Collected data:
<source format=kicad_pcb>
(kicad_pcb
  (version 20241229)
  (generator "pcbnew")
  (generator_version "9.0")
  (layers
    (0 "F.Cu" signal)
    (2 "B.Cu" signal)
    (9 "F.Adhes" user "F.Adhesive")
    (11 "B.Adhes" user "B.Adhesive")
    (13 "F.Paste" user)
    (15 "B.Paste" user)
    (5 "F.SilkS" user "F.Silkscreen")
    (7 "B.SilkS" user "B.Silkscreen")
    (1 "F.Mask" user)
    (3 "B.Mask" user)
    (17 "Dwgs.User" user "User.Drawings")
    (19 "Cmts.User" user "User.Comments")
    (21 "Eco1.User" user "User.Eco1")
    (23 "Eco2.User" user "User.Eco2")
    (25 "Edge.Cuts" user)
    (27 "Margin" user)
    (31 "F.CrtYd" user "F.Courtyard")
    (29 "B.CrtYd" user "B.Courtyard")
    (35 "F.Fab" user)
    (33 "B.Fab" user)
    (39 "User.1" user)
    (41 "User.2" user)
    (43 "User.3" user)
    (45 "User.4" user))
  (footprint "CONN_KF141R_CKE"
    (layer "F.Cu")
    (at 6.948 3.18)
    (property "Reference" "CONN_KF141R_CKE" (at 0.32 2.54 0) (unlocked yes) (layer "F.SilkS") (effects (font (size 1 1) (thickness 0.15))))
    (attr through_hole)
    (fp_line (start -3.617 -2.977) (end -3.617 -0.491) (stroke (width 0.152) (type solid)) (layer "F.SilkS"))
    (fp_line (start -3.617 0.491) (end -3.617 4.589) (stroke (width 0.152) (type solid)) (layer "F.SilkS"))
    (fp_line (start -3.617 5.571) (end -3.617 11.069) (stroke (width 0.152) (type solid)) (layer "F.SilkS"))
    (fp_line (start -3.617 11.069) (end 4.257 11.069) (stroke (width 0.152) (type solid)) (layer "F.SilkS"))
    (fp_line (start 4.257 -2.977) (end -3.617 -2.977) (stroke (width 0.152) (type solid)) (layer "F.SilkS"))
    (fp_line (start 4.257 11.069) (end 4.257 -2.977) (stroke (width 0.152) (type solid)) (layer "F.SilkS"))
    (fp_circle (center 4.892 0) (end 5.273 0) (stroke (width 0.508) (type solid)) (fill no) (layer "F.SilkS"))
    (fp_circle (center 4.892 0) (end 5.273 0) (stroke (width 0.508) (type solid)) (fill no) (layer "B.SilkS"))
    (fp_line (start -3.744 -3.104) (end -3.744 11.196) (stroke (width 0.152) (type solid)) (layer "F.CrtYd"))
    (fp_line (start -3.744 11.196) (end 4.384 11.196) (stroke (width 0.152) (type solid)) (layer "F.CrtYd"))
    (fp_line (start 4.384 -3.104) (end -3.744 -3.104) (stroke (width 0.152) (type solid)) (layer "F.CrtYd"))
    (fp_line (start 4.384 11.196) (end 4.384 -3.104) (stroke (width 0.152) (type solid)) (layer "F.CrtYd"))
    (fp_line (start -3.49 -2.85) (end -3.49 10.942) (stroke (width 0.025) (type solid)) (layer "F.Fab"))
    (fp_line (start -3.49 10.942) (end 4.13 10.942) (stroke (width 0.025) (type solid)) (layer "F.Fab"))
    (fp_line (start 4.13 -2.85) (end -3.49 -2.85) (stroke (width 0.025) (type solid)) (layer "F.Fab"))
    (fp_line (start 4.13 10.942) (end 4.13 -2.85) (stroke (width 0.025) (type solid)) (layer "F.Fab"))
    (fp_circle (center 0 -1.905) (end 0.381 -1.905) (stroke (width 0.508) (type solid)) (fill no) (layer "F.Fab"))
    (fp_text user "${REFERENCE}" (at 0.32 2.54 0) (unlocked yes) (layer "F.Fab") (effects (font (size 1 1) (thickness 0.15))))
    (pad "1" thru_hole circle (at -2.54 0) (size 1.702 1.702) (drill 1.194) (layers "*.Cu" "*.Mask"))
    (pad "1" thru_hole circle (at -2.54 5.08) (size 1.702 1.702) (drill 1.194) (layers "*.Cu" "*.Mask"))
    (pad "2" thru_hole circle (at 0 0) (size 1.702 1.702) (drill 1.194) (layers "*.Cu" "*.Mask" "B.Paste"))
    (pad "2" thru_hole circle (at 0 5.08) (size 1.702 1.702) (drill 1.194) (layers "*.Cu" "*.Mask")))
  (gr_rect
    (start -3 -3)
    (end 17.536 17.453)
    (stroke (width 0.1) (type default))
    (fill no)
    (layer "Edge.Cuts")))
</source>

### WORK REQUIRED
Report all lines above with "Silkscreen".

### WRITTEN RESPONSE
    (5 "F.SilkS" user "F.Silkscreen")
    (7 "B.SilkS" user "B.Silkscreen")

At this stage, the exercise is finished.